The Murder City Project By Barry D Kirsch

Evolve Design Group, 413 Virginia Drive
THE MURDER CITY PROJECT

A warehouse exhibition of 24 delightfully gruesome, noir-style murder scenes by photographer Barry Kirsch.
ONE NIGHT ONLY
WHEN:
Saturday, Feb. 25
7-11 p.m.

WHERE:
Evolve Design Group
413 Virginia Drive, Orlando 32803
(across the street from The Hideaway bar)

DONATION:
There is a sliding-scale donation for admission:
$25 for the employed or generous
$10 for Great Recessioneers

This show is a benefit to pay artists & photographers for their work in free print publications. The event will kick off the new Editorial Art Fund.

Beer by Boulder Brewing Company (Hazed and Confused) & wine by S.R. Perrott

CONTACT INFO:
For more information please visit:
www.EdArtFund.org
info@edartfund.org


ABOUT THE MURDER CITY PROJECT:

The Murder City Project is an art-noir photography project reflecting the nondiscriminatory way violent crime impacts everyone, regardless of economic status, race, religion, nationality or age.

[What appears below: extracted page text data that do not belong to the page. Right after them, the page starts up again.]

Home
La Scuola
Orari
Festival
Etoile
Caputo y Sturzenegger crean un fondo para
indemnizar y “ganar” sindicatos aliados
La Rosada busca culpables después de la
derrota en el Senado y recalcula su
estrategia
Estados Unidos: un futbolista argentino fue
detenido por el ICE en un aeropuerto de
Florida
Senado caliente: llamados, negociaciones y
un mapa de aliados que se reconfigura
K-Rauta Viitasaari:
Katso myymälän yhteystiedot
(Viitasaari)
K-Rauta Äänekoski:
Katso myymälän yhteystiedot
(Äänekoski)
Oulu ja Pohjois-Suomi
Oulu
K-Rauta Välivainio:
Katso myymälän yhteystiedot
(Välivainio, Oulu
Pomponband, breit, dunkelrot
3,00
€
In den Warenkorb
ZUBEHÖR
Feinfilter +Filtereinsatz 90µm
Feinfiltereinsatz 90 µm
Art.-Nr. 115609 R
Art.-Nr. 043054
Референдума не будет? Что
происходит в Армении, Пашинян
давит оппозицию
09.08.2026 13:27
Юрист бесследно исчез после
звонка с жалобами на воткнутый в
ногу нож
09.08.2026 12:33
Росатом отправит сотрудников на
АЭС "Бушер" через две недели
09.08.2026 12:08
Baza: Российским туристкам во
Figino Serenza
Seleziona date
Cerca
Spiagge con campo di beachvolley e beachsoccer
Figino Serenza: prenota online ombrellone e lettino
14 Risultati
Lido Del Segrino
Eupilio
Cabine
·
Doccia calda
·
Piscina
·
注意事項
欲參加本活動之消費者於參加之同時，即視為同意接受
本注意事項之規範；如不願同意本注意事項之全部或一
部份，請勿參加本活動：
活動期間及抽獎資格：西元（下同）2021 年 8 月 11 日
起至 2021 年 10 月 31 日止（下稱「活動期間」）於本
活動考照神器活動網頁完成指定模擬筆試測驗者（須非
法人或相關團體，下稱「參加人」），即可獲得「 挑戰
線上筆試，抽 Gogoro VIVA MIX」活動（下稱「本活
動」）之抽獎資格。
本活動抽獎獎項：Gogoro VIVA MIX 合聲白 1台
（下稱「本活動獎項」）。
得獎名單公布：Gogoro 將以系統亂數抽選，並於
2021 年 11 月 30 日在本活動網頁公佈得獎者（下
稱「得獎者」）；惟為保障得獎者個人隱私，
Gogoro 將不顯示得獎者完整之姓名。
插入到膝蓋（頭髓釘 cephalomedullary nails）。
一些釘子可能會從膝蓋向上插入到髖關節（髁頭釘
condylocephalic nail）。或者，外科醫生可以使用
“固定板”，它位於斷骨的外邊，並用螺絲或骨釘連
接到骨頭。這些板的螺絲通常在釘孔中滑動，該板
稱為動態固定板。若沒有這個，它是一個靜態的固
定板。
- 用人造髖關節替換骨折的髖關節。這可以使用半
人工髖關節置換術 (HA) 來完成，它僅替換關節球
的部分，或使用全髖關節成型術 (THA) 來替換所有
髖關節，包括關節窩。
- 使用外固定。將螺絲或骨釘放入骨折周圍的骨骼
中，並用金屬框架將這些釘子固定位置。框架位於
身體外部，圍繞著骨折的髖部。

The project was conceived in 2006 after photographer/photojournalist Barry Kirsch heard about the City of Orlando's astounding 368% increase in per capita murders that year. Shocked by this figure, Kirsch wanted to strengthen awareness about this alarming statistic with the goal of increasing community support for organizations that deal with the outfall of violent crime (proceeds of the Murder City Project benefited CrimeLine of Central Florida). Using the best weapon he knows - his camera - Kirsch conceived a photography project that captures staged murder scenes (not recreations of actual crimes) designed to provoke thoughtful conversation and action.

"What shocked me was not only the staggering murder statistic itself," says Kirsch, "but how no one I talked to seemed to know or even care about it. There was this distance and disconnect around it. People watch every night with rapt attention as murder is glamorized, sexualized and commercialized on TV, but then are utterly blasé about it when murder is happening for real in their very own backyard. The irony of that led me to do this project."

The Murder City Project is a series of 24 large-scale images representing the 24 hours in a day. Each image is a murder scene photographed in the six counties that make up Central Florida. Shot in black and white, each photo includes a gold watch hidden somewhere in the scene indicating the time of the crime. The photographs are titled by each hour of the fictional day.

"The project is a bit of a Trojan Horse," says Kirsch. "People will make their way through the images thinking they are seeing one thing, but the final image will flip that perspective on its head. The message of this series is not what it first seems. People will definitely leave the exhibit talking, hopefully more aware of the toll violent crime takes on individual lives and on the larger community."